The court said reasons for the judgment would be delivered in due course. Mutasa, who is a shareholder in the same company, was arrested sometime in 2010 alongside Telecel’s then commercial director, Naquib Omar over the airtime scam. But their trial failed to materialise following the Attorney-General (AG)’s refusal to prosecute the pair.

After the AG’s refusal, Telecel, through its lawyer Isaiah Mureriwa, appealed to the High Court and applied for a certificate to privately prosecute Mutasa, but the AG opposed the application and the court ruled in the AG’s favour prompting Telecel to appeal to the Supreme Court.

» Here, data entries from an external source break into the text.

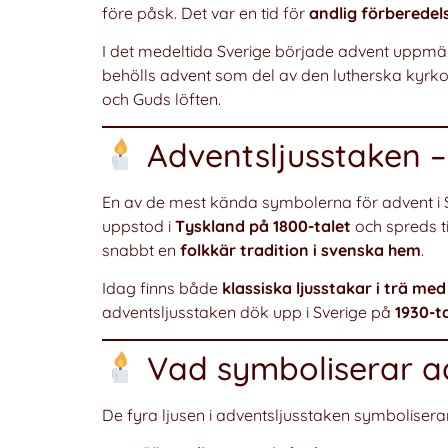
före påsk. Det var en tid för
andlig förberedel
I det medeltida Sverige började advent uppm
behölls advent som del av den lutherska kyrkoå
och Guds löften.
Adventsljusstaken –
En av de mest kända symbolerna för advent i 
uppstod i
Tyskland på 1800-talet
och spreds ti
snabbt en
folkkär tradition i svenska hem
.
Idag finns både
klassiska ljusstakar i trä med
adventsljusstaken dök upp i Sverige på
1930-t
Vad symboliserar a
De fyra ljusen i adventsljusstaken symboliserar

Allegations against Mutasa and Omar are that on July 15 2009 the then Telecel managing director, Rex Chibesa, ordered all workers to stop selling lines and airtime using manual invoices.

Between August 26 and October 21 2009, Mutasa is alleged to have instructed Omar to request stock from Telecel stores on behalf of her personal firm Oxygon Investments.

It is the State’s case that Omar then instructed his junior, regional sales manager Charles Mapurisa, to write the manual invoice for 30 000 seed packs (lines) valued at $300 000 and airtime cards worth $450 000.

Omar allegedly authorised the invoices before they were presented to the Telecel stores office for collection. Telecel later engaged auditors who then managed to quantify the variance to $1,7 million of which $750 000 was traced to seed packs and airtime recharge cards purportedly sold to Oxygon Investments.